BDD2Seq: Enabling Scalable Reversible-Circuit Synthesis via Graph-to-Sequence Learning
Mingkai Miao, Jianheng Tang, Guangyu Hu, Hongce Zhang
TL;DR
BDDs provide compact representations of Boolean functions, but optimal variable ordering for ROBDDs is NP-hard and critically affects Quantum Cost in reversible-circuit synthesis. BDD2Seq addresses this by learning a graph-to-sequence mapping: a Graph Neural Network encodes circuit structure (via BLIF2Graph) and a Pointer Network decodes variable orderings, guided by Diverse Beam Search to explore diverse, high-quality permutations. Trained on supervised labels from established BDD heuristics and evaluated with Revkit on multiple benchmarks, it achieves substantial reductions in Quantum Cost (about 1.4x) and faster synthesis (about 3.7x) compared with traditional heuristics, particularly for large circuits. The approach demonstrates that graph-based generative modeling, combined with diversity-aware decoding, can robustly improve BDD-based reversible-circuit synthesis with scalable performance and multiple deployment modes for cost-speed trade-offs.
Abstract
Binary Decision Diagrams (BDDs) are instrumental in many electronic design automation (EDA) tasks thanks to their compact representation of Boolean functions.

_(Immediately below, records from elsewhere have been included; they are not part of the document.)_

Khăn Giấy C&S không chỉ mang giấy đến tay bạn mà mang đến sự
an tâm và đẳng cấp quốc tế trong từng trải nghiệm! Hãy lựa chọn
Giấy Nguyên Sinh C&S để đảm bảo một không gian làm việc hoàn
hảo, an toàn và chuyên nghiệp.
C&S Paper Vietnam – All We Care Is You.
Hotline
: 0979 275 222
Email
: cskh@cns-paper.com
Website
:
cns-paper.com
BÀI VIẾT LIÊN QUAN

In BDD-based reversible-circuit synthesis, which is critical for quantum computing, the chosen variable ordering governs the number of BDD nodes and thus the key metrics of resource consumption, such as Quantum Cost. Because finding an optimal variable ordering for BDDs is an NP-complete problem, existing heuristics often degrade as circuit complexity grows. We introduce BDD2Seq, a graph-to-sequence framework that couples a Graph Neural Network encoder with a Pointer-Network decoder and Diverse Beam Search to predict high-quality orderings. By treating the circuit netlist as a graph, BDD2Seq learns structural dependencies that conventional heuristics overlooked, yielding smaller BDDs and faster synthesis. Extensive experiments on three public benchmarks show that BDD2Seq achieves around 1.4 times lower Quantum Cost and 3.7 times faster synthesis than modern heuristic algorithms. To the best of our knowledge, this is the first work to tackle the variable-ordering problem in BDD-based reversible-circuit synthesis with a graph-based generative model and diversity-promoting decoding.